**What you will do:** Search the records for lines with the word "abatibles" and copy each match.

☆ ☆ ☆ ☆

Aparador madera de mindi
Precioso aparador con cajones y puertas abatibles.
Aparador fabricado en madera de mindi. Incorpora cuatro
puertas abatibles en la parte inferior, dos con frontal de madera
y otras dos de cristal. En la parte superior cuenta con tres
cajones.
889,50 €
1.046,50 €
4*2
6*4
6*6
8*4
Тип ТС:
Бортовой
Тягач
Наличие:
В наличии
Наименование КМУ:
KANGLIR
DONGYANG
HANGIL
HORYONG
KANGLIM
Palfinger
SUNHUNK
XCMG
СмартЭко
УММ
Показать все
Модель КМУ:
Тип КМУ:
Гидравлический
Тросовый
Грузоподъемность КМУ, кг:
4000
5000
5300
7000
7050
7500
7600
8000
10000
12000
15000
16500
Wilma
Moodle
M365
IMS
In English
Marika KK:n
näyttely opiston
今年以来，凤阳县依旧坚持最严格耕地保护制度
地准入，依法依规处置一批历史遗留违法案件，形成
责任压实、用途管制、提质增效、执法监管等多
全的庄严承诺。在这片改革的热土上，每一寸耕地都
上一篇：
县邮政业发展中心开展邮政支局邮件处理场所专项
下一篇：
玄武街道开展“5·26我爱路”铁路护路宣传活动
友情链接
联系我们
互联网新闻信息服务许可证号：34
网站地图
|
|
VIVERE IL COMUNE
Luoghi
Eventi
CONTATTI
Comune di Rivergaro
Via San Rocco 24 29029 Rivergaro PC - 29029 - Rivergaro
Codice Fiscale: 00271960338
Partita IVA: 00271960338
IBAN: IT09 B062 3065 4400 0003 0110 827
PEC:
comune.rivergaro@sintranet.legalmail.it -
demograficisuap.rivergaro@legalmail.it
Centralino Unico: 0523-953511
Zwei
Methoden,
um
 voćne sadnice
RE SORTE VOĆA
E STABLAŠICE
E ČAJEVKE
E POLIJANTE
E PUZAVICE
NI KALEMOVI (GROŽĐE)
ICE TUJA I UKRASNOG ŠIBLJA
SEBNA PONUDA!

☆ ☆ ☆ ☆

**Output for this task:**
Precioso aparador con cajones y puertas abatibles.
puertas abatibles en la parte inferior, dos con frontal de madera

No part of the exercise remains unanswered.